Insurers will tell you that it's not only fair, it's basic to operation of the industry. All risks are categorized. Wood buildings, for example, cost more to insure than brick ones. A 55-year-old has to pay a lot more for life insurance than a 30-year-old. Non- smokers get a discount from most companies, but test pilots are much more likely to die young than librarians. It is the nature of their business, say the actuaries, to determine probabilities and classify risks, and it is a statistically demonstrable fact that women, as a group, outlive men as a group.
Many women, however, see the system as basically unfair. They point out that insurers ignore some proven actuarial differences for reasons of social justice. Blacks, for example, do not on average live as long as whites; most Mormons live longer than most Catholics. Yet neither race nor religion is taken into consideration when setting life insurance or pension rates. Shouldn't gender be placed in the same category of characteristics we ignore for reasons of public policy?
The courts have been considering a series of cases involving unequal pensions for men and women. There are conflicting decisions in the lower courts, and the Supreme Court has agreed to settle the question this term. But even if the court sanctions gender-based rates, Congress may still outlaw them. This is relatively simple to do in the case of auto insurance, for example, because the rates can be adjusted when the contract expires at the end of six months or a year. But adjusting pension benefits is much more complicated and would, if made retroactive, involve enormous unfunded liabilities. Even if the law were written to apply only to persons retiring after the date of enactment, pension experts estimate that insurers and employers would have to pay out $2 billion a year in benefits that had been unanticipated when the premiums were set.

BRIEF 1: Which two religious groups does the text on gender-based insurance rates compare by how long their members live?
BRIEF 2: Continue the text on gender-based insurance and pension rates, starting right after its final sentence.

INFORMATION SUPPLIED:
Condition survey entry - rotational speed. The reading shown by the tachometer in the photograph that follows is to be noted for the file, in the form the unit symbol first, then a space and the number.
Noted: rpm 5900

...

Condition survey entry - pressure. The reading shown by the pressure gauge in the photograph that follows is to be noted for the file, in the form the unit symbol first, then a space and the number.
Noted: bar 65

EXERCISE ANSWER 1: Mormons and Catholics.

EXERCISE ANSWER 2:
More important to the average taxpayer is the situation of public employee plans. New York state officials have estimated that complying with such a law would cost the taxpayers of their state between $1.9 and $2.1 billion a year. None of this is insured by private carriers; it would simply be passed on to the taxpayer. Congress can avoid these staggering unfunded liabilities by making any such law truly prospective, i.e., pensions earned--as distinguished from pensions paid--after the date of enactment will have to be sex-neutral.
If they choose not to make this distinction, lawmakers must face squarely the fact that in righting what they consider to be a social injustice, they are passing on tremendous costs to private industry and to state and local taxpayers.